Its human features twisted by predatory amusement.
"You did worse when you wore fangs, sister. At least we have purpose beyond mindless hunger."
"I never—I didn't—"
"Check your memories more carefully. The blood you spilled, the terror you caused. We're trying to evolve beyond that savagery."
The accusation hit like a physical blow.
It forced Nezuko to confront fragments of her demon existence she'd buried beneath layers of denial. Flashes of red-tinged vision. The taste of human fear. The satisfaction of the hunt.
Memories she'd convinced herself were nightmares rather than history.
"Let me go!" she gasped.
She felt her consciousness split between human revulsion and demon understanding.
"I don't want this!"
"What you want is irrelevant," multiple voices whispered in unison.
The sound came from everywhere and nowhere.
"You are what you are."
"I'm human! My brother saved me!"
"Your brother delayed the inevitable. Look at yourself, Nezuko. Really look."
Against her will, her gaze dropped to her hands.
Claws extended from her fingernails like curved obsidian blades. She could feel fangs elongating in her mouth, pressing against her lower lip with familiar sharpness.
"No, no, no..."
"Yes. You're coming home to us."
---
The dream pulled her deeper.
Into the largest chamber she'd yet seen. Hundreds of demons gathered in organized rows. Their attention focused on a raised platform where Akira stood like a general addressing her army.
The scope of the conspiracy stole Nezuko's breath.
This wasn't a handful of survivors hiding in caves. This was a coordinated network with military precision.
"The Corps believes demons are mindless beasts," Akira announced.
Her voice carried to every corner of the vast chamber.
"We'll prove them wrong by becoming perfect infiltrators."
A demon near the platform raised its hand.
"How long until we strike, Teacher?"
"Patience. First, we learn their weaknesses. Earn their trust." Akira's smile was predatory, calculating, terrifying in its cold intelligence. "Then we strike when they're most vulnerable."
"And the humans we've captured?"
"Perfect test subjects. We'll learn what makes transformation successful. What makes it... reversible."
Nezuko's dream-self recoiled in horror.
"You're experimenting on people!"
"We're advancing evolution," Akira corrected with clinical detachment. "Your transformation was accidental, uncontrolled. Ours will be intentional, refined."
"My brother will stop you!"
"Your brother is already helping us." Akira's laugh carried genuine amusement.

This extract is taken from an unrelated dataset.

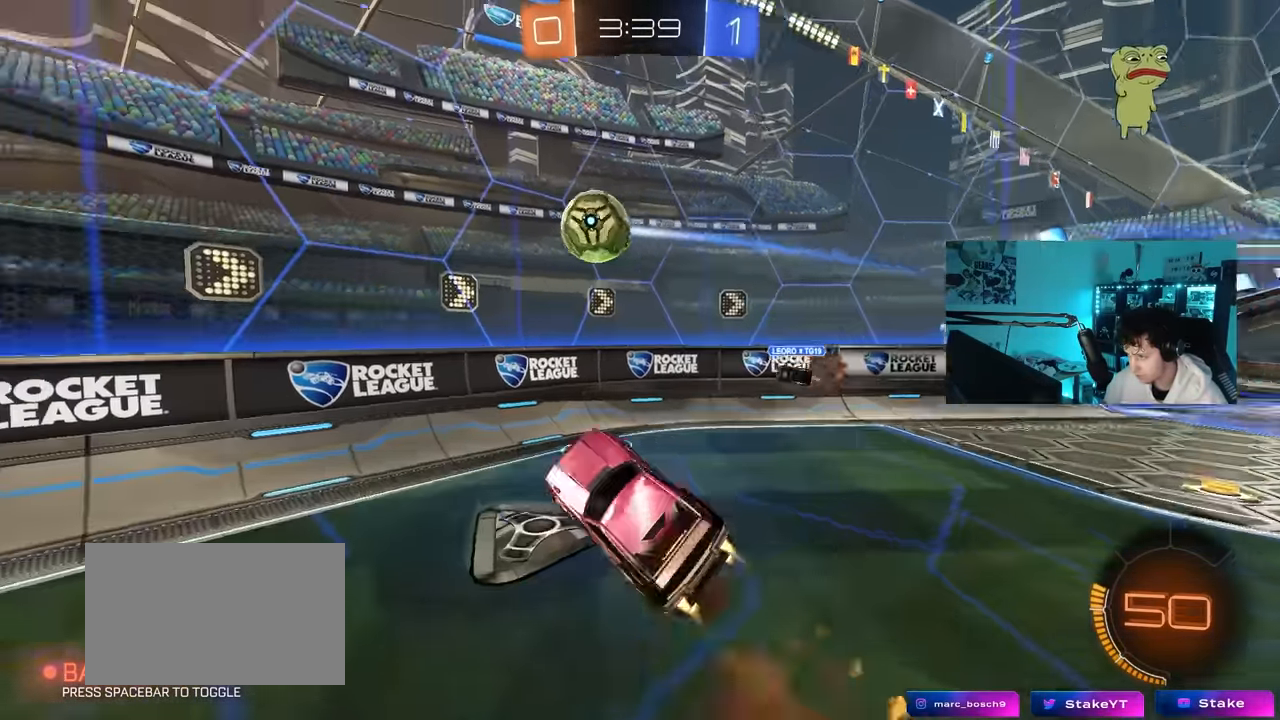
{"keys": ["a", "w"], "mouse": [], "mouse_move": "still", "events": [[83, "mouse_right", "up"], [83, "s", "up"], [83, "shift", "down"], [183, "shift", "up"], [217, "w", "down"], [267, "a", "down"], [267, "d", "up"], [483, "mouse_left", "up"]]}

The sound echoed off stone walls like breaking glass.
"He just doesn't know it yet."
The assembled demons murmured their approval, a sound like wind through dead leaves. Their coordinated response revealed the depth of their organization, the thoroughness of their planning. This was no random gathering of monsters—this was an army preparing for war.
And somehow, impossibly, Nezuko found herself standing among them as if she belonged.